1917 Rus Devrimi olarak da anılan Ekim Devrimi, Vladimir Lenin tarafından “ekmek, barış, özgürlük” sloganı altında 1905 Rus Devrimi’nin devamı niteliğinde olmuş ve Petrograd (Petersburg) şehrinde ilk kıvılcımlarını yaymaya başlamıştır. 1905 Devrimi tamamıyla halk iradesiyle başlatılmışken, Ekim Devrimi, bir parti düşüncesiyle başlatılmıştır.
Dönemin yönetim sistemine baktığımız zaman Rusya’da diktatörlük ve mutlak yönetim şekli hâkimdi. Çar sistemiyle yönetilen Rusya büyük bir ekonomik çöküş ve buhran yaşıyordu. Rus halkının çoğunluğunun işsizler ve köylülerden oluşması ülkenin bu kötü gidişatını kanıtlar nitelikteydi. Yokluk ve sefaletin devam etmesi sonucu halk 1905’de ayaklanarak bu duruma tepkisini gösterdi. Fakat 1905 Devrimi’nin ardından durumlar eskisinden daha kötü bir hal aldı ve Petersburg ve Moskova’da, İşçi Sovyetleri kuruldu. Bunun ardından Çar bazı önlemler alarak yasama meclisi olan Duma’yı kurup halka bazı özgürlükler tanıdı. Bu yöntem çok faydalı olmadı ve hatta Çar’dan yönetimin alınmasına sebep oldu. I. Dünya Savaşı’na katılan Rusya, sefaletin son demine ulaşmıştı ve yokluk içinde yaşamaya devam ediyordu. Rus halkı barış istiyordu fakat hükumet bunu destekledi ve I. Dünya Savaşı’na devam etme kararı aldı.
Lenin ilk olarak 1903 yılında katıldığı Roma Kongresi’nde devrim yaratacak düşüncelerini dile getirdi. Lenin ve düşüncelerini destekleyen bir topluluk oluştu ve bu topluluğa “Bolşevik” adı verildi. 1905 yılında ortaya çıkan adaletsizlik, açlık ve yokluğa karşı bir ayaklanma yapıldı fakat bu girişim başarısızlıkla sonuçlandı. Diğer ülkeler demokrasi ile yönetilirken Rus Çarlık Sistemi yani ülkenin mutlak şekilde yönetilmesi devam etti. Diktatörlüğün maksimum derecelere ulaştığı bu dönem Çarlık Rusya’nın itibarını ve saygınlığını ziyadesiyle yok etmişti. Yasama Meclisi Duma’nın kurulmasının ardından Çar tahtından indirildi ve yerine geçici hükümet olan “Krenski Hükümeti” kuruldu. 20 ve 21 Nisan’da geçici hükümetin savaşa devam etme kararı iç savaşı da beraberinde getirdi. Bu tarihlerde Lenin ve düşünceleri işçi sınıfı tarafından hala destek görmediği için ayaklanma başlatılmadı. Hükumet, Bolşeviklerin eylem ve gösterilerini yasaklamıştı. Yasağın ardından 18 Haziran’da Bolşevik taraftarları bir eylem yaptı. Bunun üzerine de 4 Temmuz’da çıkan iç savaşla birlikte geçici hükumet Bolşevikleri yok etmek için birçok saldırı düzenlemeye başladı.

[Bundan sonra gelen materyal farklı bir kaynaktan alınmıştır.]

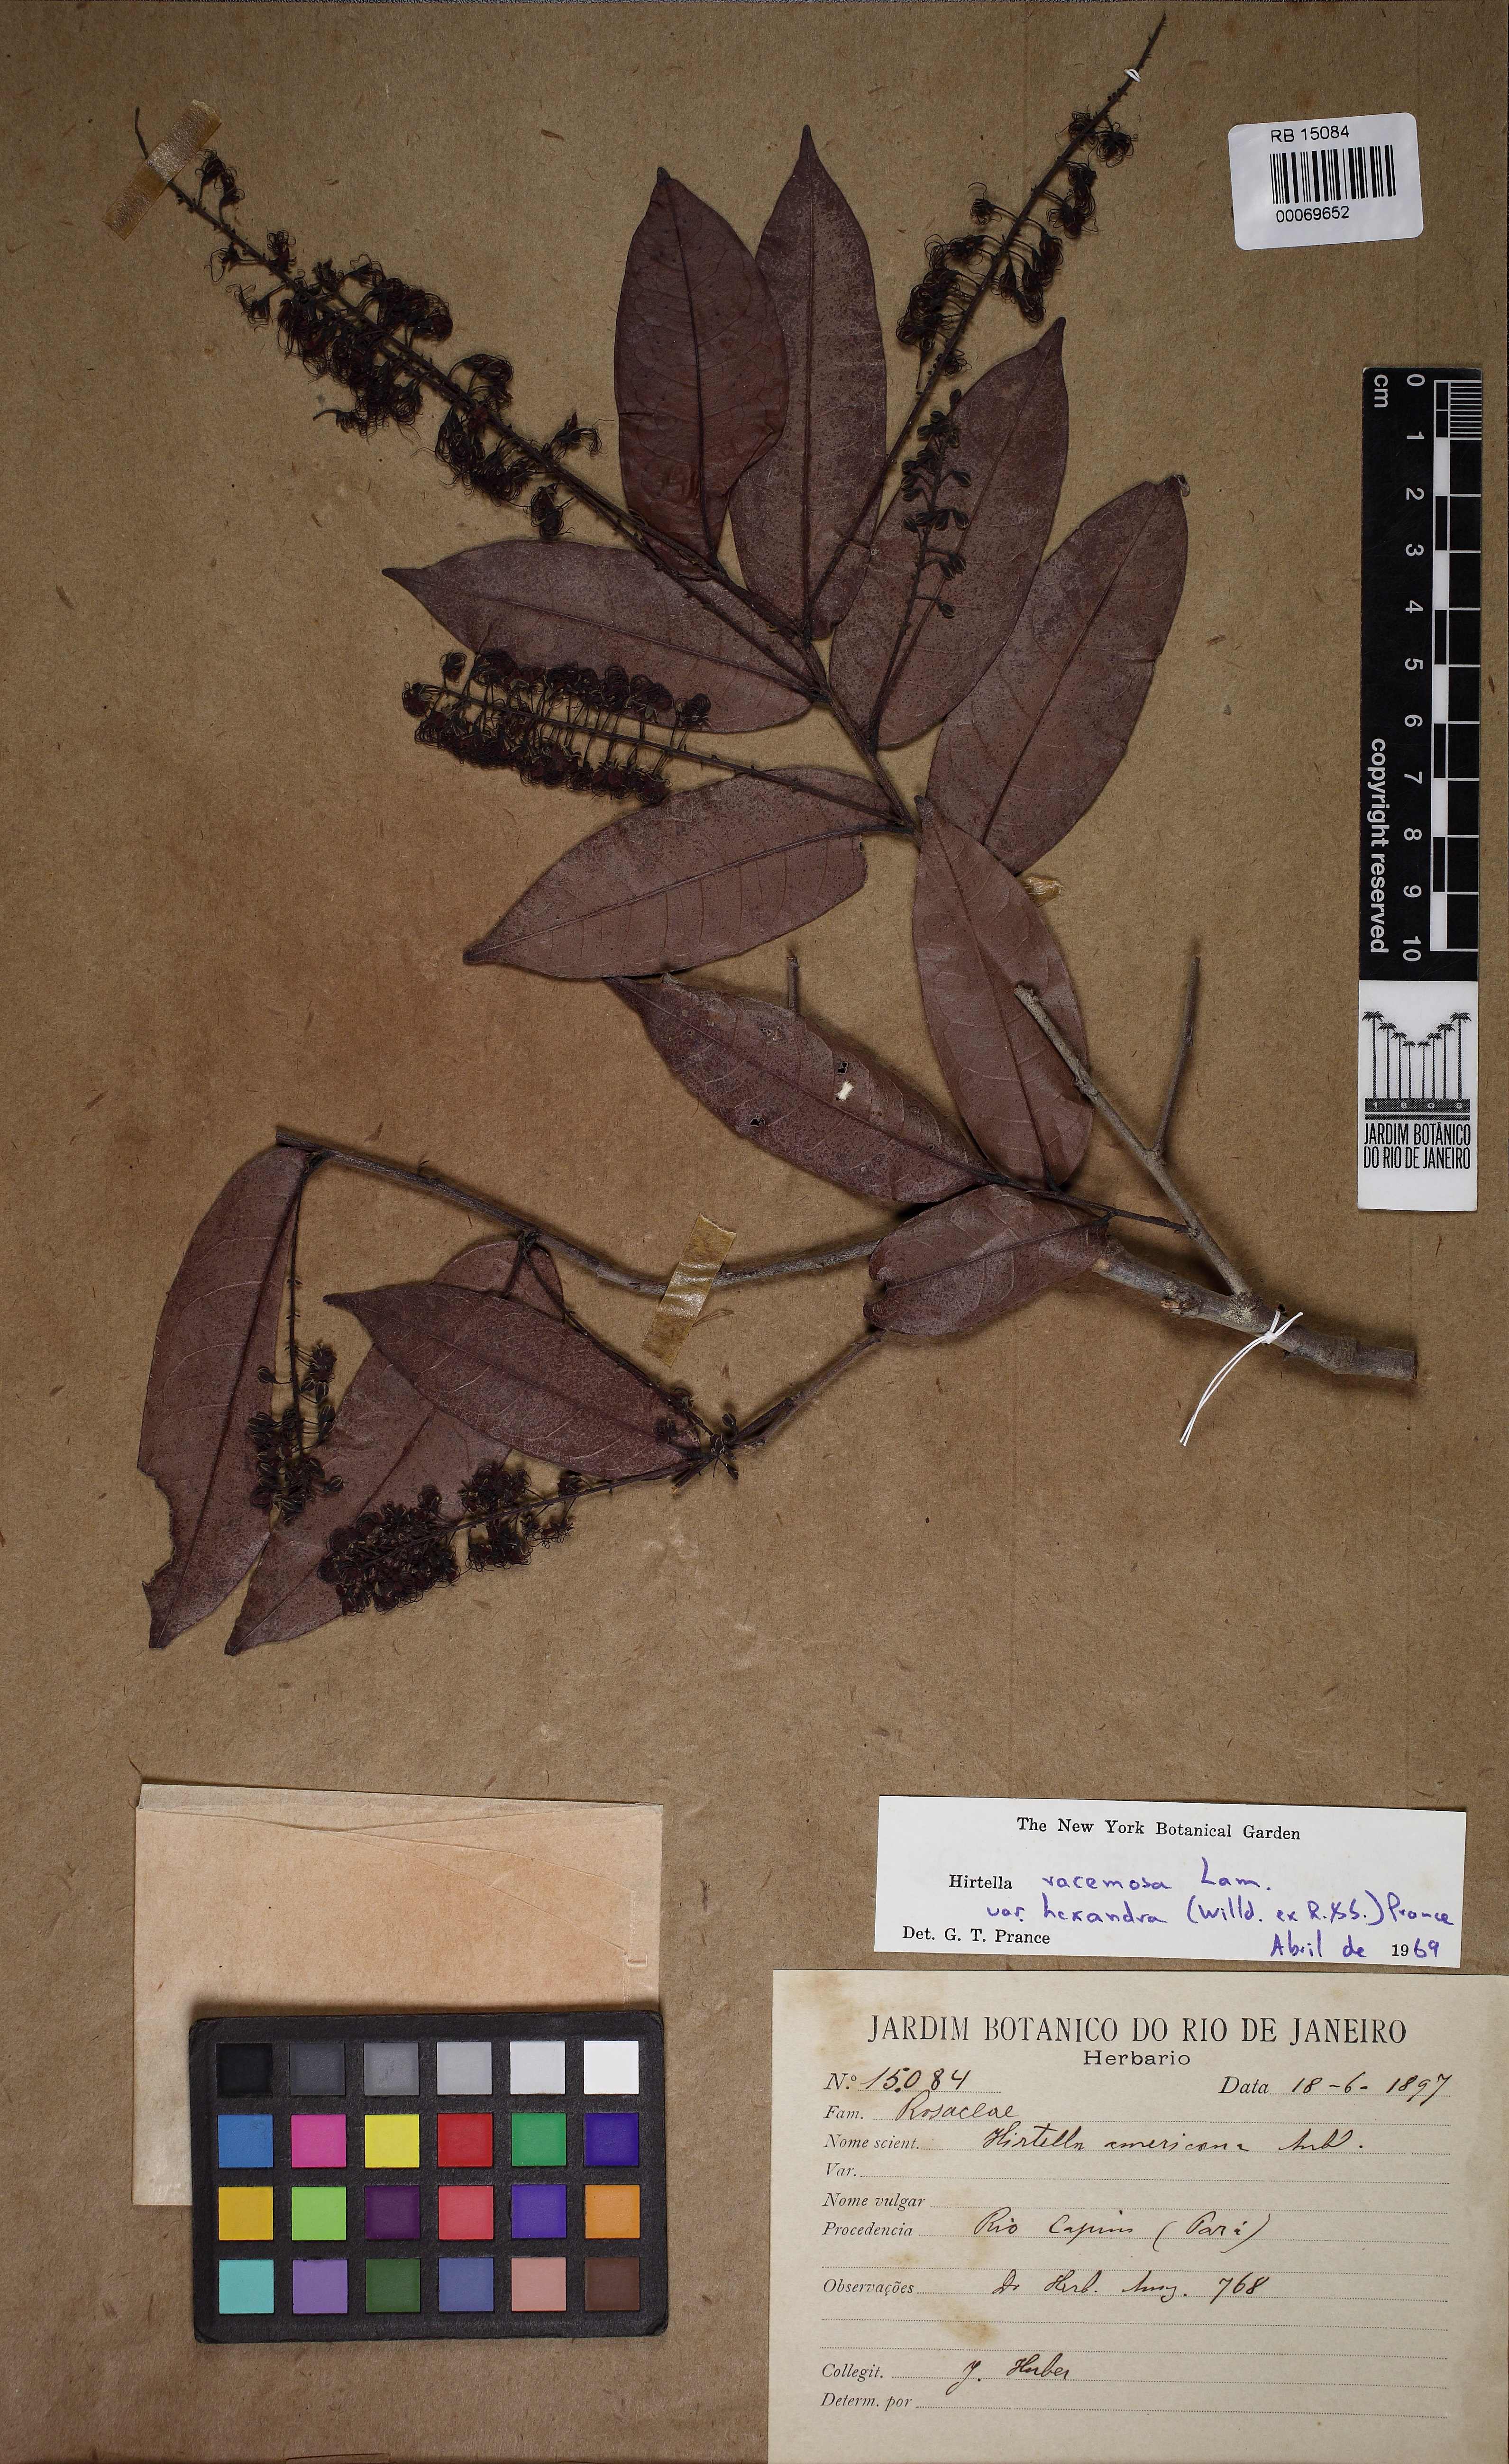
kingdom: Plantae
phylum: Tracheophyta
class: Magnoliopsida
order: Malpighiales
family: Chrysobalanaceae
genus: Hirtella
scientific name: Hirtella racemosa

Temmuz ayının ilk günlerine gelindiği zaman yönetim tamamen kötü ellere geçmiş ve iç savaş giderek kızışmıştı. Barışın tamamen bitmesi ile birlikte Lenin ve yandaşları hakkında tutuklama emri verilmiş, Lenin çıkan bu tutuklama emriyle birlikte Finlandiya’ya kaçmıştı. Yapılan bir gizli toplantıda Troçki ve yandaşları Bolşevik Partisi’ne katıldı, bunun üzerine Lenin Petersburg’a geri döndü ve 10 Ekim’de yaptığı toplantıda silahlı ayaklanma için planlar yapmaya başladı. Dönemin Genel Kurmay Başkanı olan Kornilov, komünistlerin ve Sovyetlerin yok edilmesi gerektiğini söyleyerek Bolşeviklere karşı birçok saldırı planı hazırlamıştı. Kornilov’un tek amacı askeri bir diktatörlük yaratıp ülkenin yönetimini ele geçirmekti. Kornilov yaptığı planları geçici hükümetle paylaştı; fakat Krenski tarafından destek alamadı. Buna rağmen Kornilov Petersburg’daki Bolşevik’lerin üzerine askeri birlik yolladı. Halk Bolşeviklere destek çıktı ve gelen saldırıya aynı sertlikte ve ciddiyette cevap verdi. Bu direniş ile birlikte Bolşevik taraftarları büyük bir artış göstermeye başladı.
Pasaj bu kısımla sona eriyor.